26 June 2017

Sweden’s Double Decade for Roma Inclusion: An Examination of Education Policy in Context

Nafsika Alexiadou & Anders Norberg

This recently published article -- a part of European Education's 2017 special issue (Vol 49, Issue 1) on "A Decade of Roma Inclusion" edited by Christian Brüggemann & Eben Friedman -- analyzes the Swedish Strategy for Roma Inclusion. Drawing on interviews and documentary materials produced around the Strategy by official sources and Roma organizations, the authors describe its background, rationale, and evolution, as well as the rifts it has revealed around the issues of minority representation and the framing of inclusion. The article describes the Strategy as a framework for education policy, aligned with the European Framework for Roma integration, and discuss it in relation to issues of representation, inclusion, and policy formation. IT argue that, at the discursive level, the Strategy has engaged positively with the politics of Roma inclusion and has introduced a number of new issues in the public debate. However, at the same time it has given rise to policy tensions that reflect inadequate representation of and discussions with Roma stakeholders. For policy makers this has presented opportunities to rethink the design of the Strategy and to opt for an open final text that allows for a more versatile and flexible set of policy options to emerge at the local level.

19 June 2017

Increasing Access to Higher Education and the Reproduction of Social Inequalities: The Case of Roma University Students in Eastern and Southeastern Europe

Stela Garaz & Simona Torotcoi


This article explores how elitist elements are preserved within an expanding higher education.
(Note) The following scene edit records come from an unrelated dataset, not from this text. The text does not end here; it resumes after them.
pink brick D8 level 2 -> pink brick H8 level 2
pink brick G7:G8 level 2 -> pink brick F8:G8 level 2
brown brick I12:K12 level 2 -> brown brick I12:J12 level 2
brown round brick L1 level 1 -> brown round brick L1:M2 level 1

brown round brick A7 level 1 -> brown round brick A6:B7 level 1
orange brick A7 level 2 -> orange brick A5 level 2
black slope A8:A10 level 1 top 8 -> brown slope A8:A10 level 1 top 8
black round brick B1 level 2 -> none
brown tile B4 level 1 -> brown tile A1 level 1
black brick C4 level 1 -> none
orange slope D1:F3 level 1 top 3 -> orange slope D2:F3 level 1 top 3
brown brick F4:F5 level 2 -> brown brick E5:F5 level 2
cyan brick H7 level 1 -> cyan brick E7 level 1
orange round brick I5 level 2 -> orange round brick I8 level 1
It analyzes whether the choice of field of study may be one of these elements and focuses on the case of Roma students in Eastern and Southeastern Europe. The analysis reveals that Roma in the region are not only underrepresented in higher education in general, but also in the STEM fields of study (science, technology, engineering, mathematics). At the same time, Roma are overrepresented in humanities and arts. This has the potential to negatively impact their competitiveness in the job market upon graduation.